Papa Joe's was more than happy for it's patrons to fall asleep
Sam get's into the spirit, dozing off mid pint
They do have some rules however and when one man was sick off a balcony onto the terrace below that was deemed to have quite rightly crossed a line. Having been up for approaching 24 hours at that point given our 3am departure from Sussex, that seemed as good a point as any to retire to bed - or in this case a set of steps that linked the central station to a car park.

The nights "accommodation" - a stairwell in the station
We only had an hour and a half worth of peace here before being woken up by the unusual sight of a police officer pointing a gun in our faces. This seemed to indicate we had to move on, namely to the main station for more sleep and then to a Starbucks where one small tea was purchased in exchange for another hours kip in a downstairs corner of the coffee chains outlet. Again, we were undisturbed. Try that in England and see what the results are.

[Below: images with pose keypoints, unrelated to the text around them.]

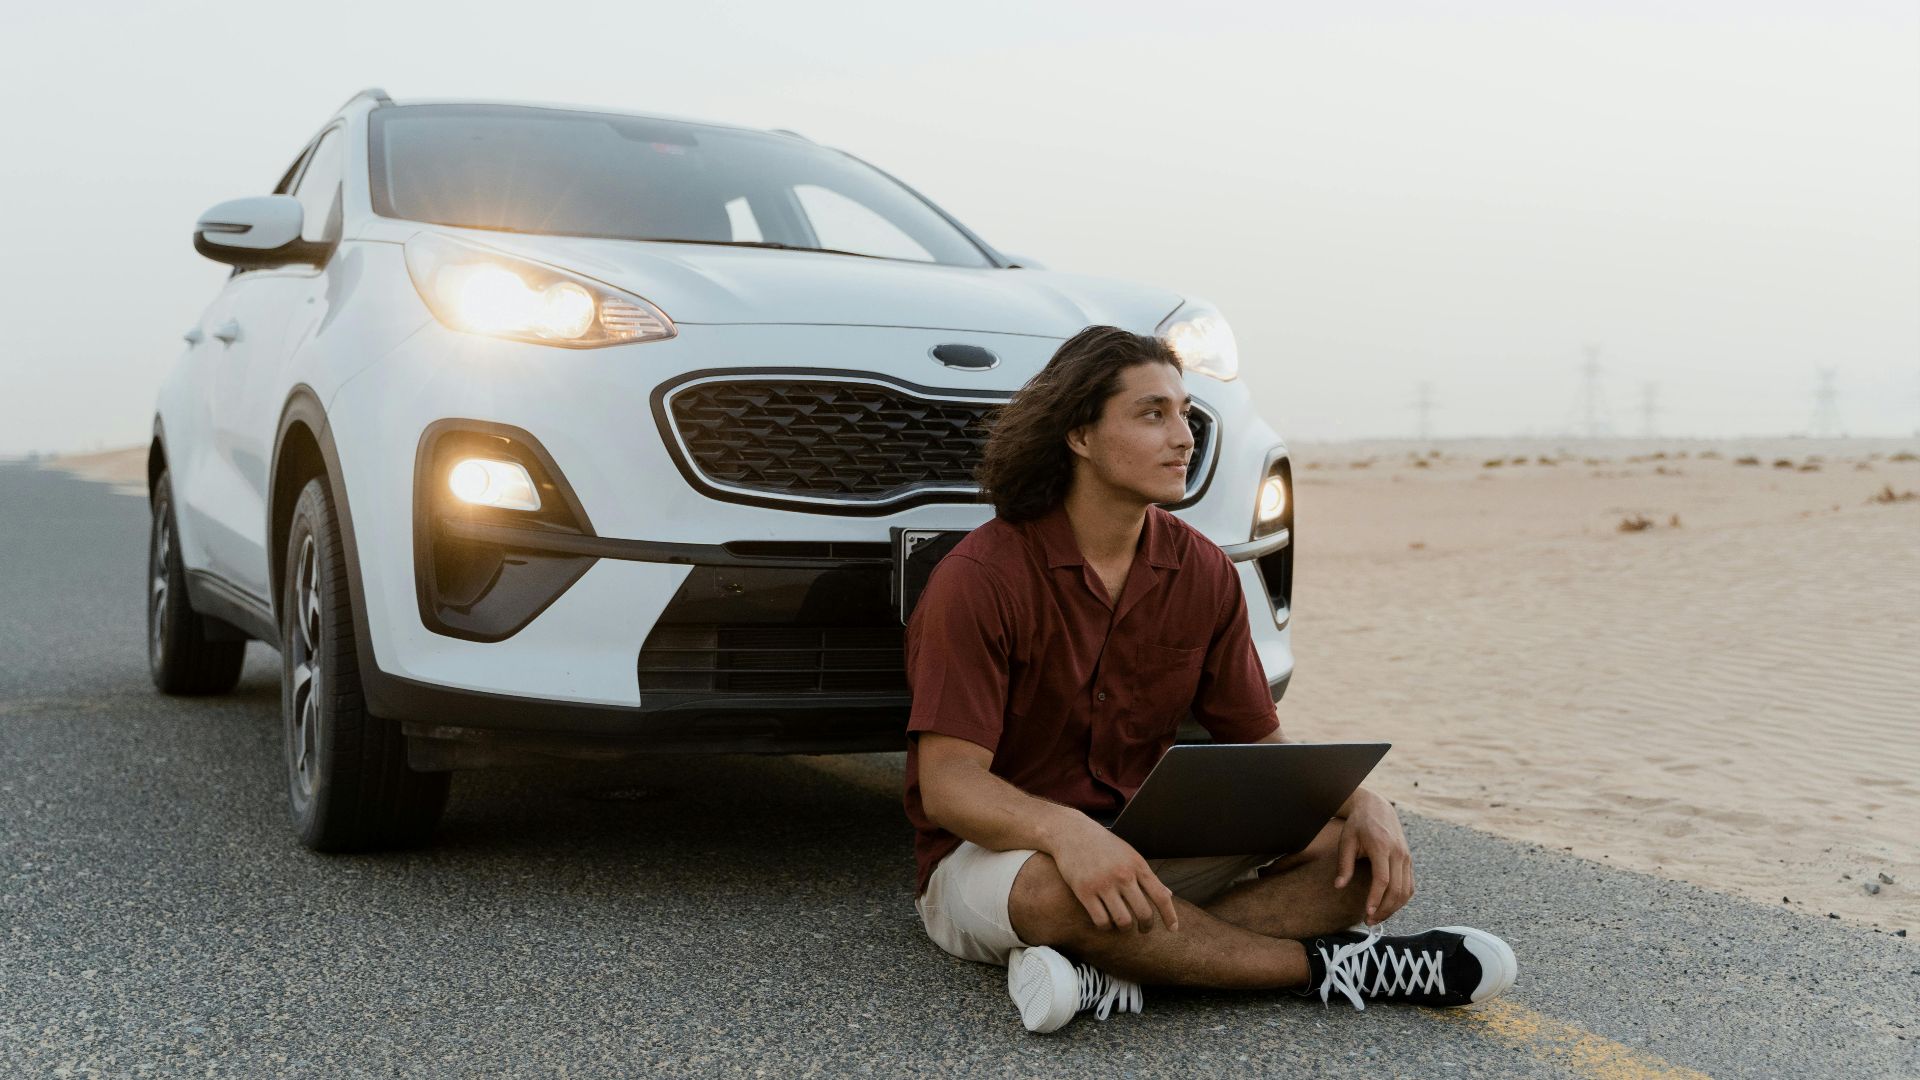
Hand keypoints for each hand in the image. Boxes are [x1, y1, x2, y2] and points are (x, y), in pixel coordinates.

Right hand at [1048, 816, 1181, 933]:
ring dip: (1125, 928)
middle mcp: (1123, 875)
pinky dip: (1106, 927)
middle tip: (1144, 930)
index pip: (1161, 896)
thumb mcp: (1129, 855)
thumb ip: (1148, 876)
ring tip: (1123, 926)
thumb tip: (1168, 895)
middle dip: (1146, 927)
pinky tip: (1106, 922)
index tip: (1173, 929)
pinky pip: (1101, 921)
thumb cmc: (1104, 845)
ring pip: (1123, 921)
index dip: (1170, 916)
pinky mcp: (1084, 891)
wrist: (1071, 833)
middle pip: (1144, 913)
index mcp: (1137, 865)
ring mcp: (1103, 884)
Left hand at [1333, 791, 1414, 923]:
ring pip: (1407, 890)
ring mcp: (1406, 857)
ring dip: (1394, 908)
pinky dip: (1401, 900)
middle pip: (1397, 889)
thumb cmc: (1358, 825)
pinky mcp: (1409, 860)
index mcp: (1381, 847)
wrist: (1377, 807)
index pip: (1383, 879)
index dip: (1376, 898)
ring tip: (1378, 918)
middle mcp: (1398, 853)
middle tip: (1370, 922)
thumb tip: (1338, 886)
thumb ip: (1344, 864)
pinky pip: (1410, 885)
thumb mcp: (1346, 841)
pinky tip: (1388, 907)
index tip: (1367, 912)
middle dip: (1385, 909)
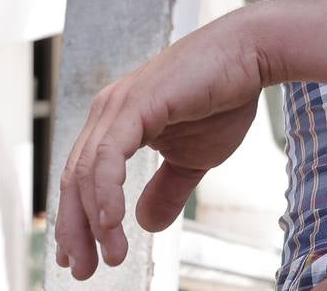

FOG ON THE RHINE IS ALL MINE ALL MINE
Basel Cathedral
The rain was still pounding down at this point which meant a quick look at the Rhine and the cathedral was as far as the mornings sightseeing went before the train back to Paris and St Pancras. And do you know what? There wasn't one hitch on the return journey. Rooney scoring for England and the French doing a days work - the wonders simply never cease.



Switzerland: Diego Bengalio, Stephan Lichtsteiner, Steve von Bergen, Stephane Grichting, Reto Ziegler, Xavier Margairaz (Xherdan Shaqiri 1), Gokhan Inler, Pirmin Schwegler (Moreno Costanzo), David Degen (Marco Streller), Alexander Frei, Eren Derdiyok. 

England: Joe Hart, Glen Johnson, Phil Jagielka, Joleon Lescott, Ashley Cole, Gareth Barry, Steven Gerrard, Theo Walcott (Adam Johnson 1), Wayne Rooney 1 (Shaun Wright-Phillips), James Milner, Jermaine Defoe (Darren Bent 1).